While Google released the Chrome extension Keep My Opt-Outs, Mozilla said it would continue to work on a tool added to the Firefox browser.
In a recent blog post Alex Fowler, Mozilla's technology and privacy officer, explains the "first of many steps" the company is taking to allow users to opt out of behavioral targeting: "a feature that allows users to set a browser preference that will broadcast their desire to opt-out of third party, advertising-based tracking by transmitting a Do Not Track HTTP header with every click or page view in Firefox" -- which owns about 20% of the global browser market, according to NetApplications.
Let's not forget that in December Microsoft announced Tracking Protection for Internet Explorer 9. The tool relies on lists users create of the sites in which they do not want to share information.

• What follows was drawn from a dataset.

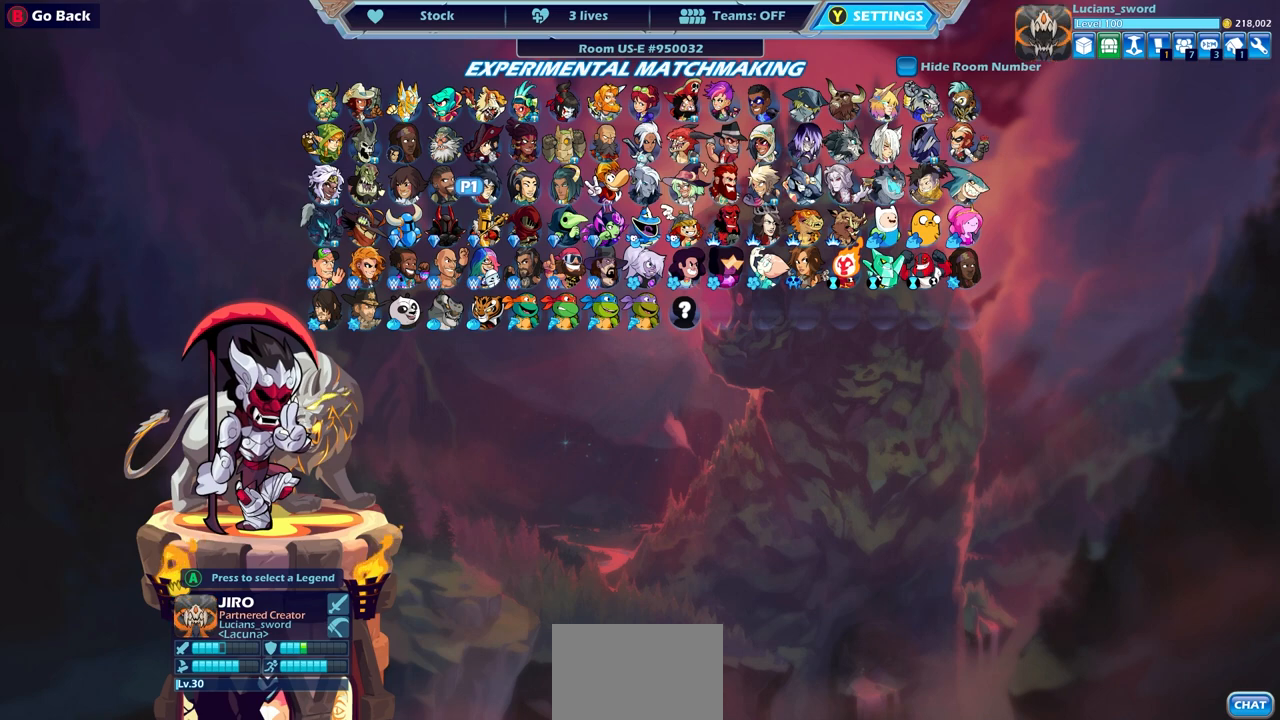
{"buttons": [], "left_stick": "center", "right_stick": "center", "events": []}
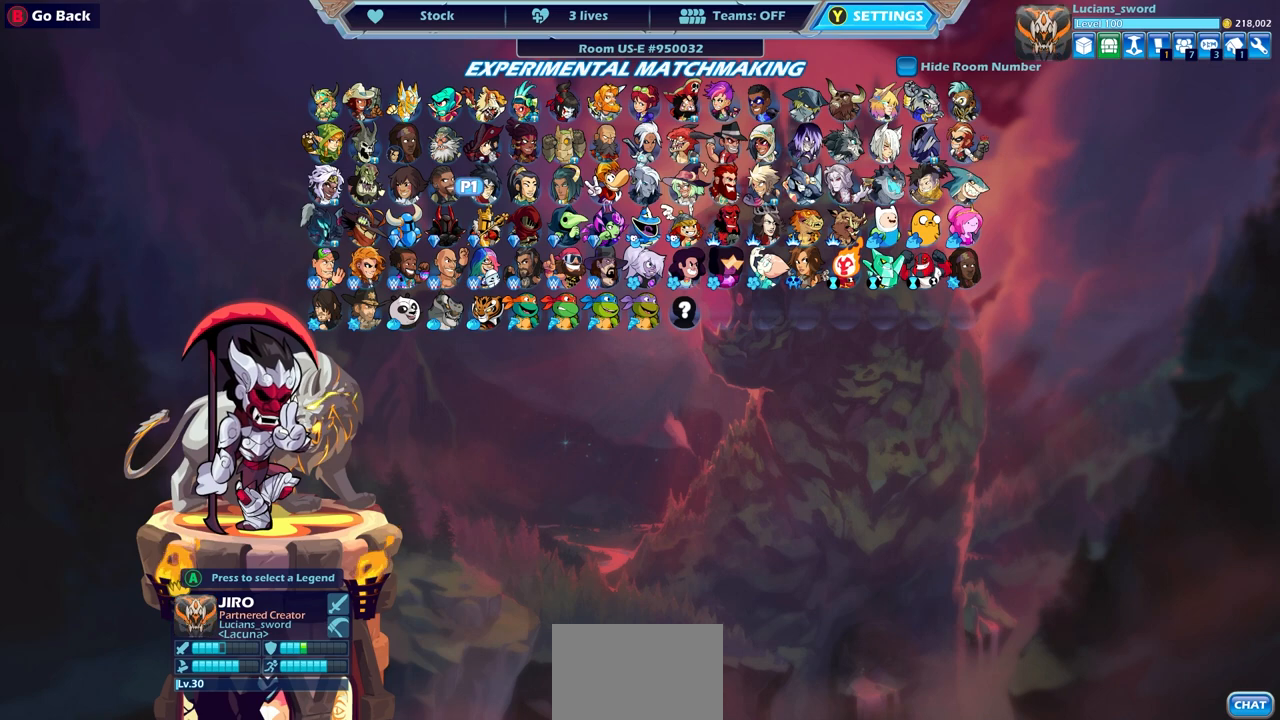
{"buttons": [], "left_stick": "center", "right_stick": "center", "events": [[417, "DPAD_RIGHT", "down"], [500, "DPAD_RIGHT", "up"]]}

The downside, of course, to deleting or turning off tracking tools is that it gives us more irrelevant ads. No one's opposed to transparency and control, but would most Internet users prefer to be tracked -- to or pay for content?
Google, which owns about 10% of the global browser market, according to NetApplications, warns that installing the opt-out extension will likely create a cycle where the same ads repeatedly get served up -- a small price to pay, some believe, for keeping a little privacy and not having their habits tracked and recorded.
The companies building browsers simply want to integrate the privacy principles requested by the Federal Trade Commission. It's the idea that companies need to build into products consumer privacy features.
And just for good measure, allow me to call your attention to Data Privacy Day on Jan. 28. Yes, no fooling. ThePrivacyProjects.org, Intel, Google, Microsoft, and VISA sponsor the day. Will you celebrate?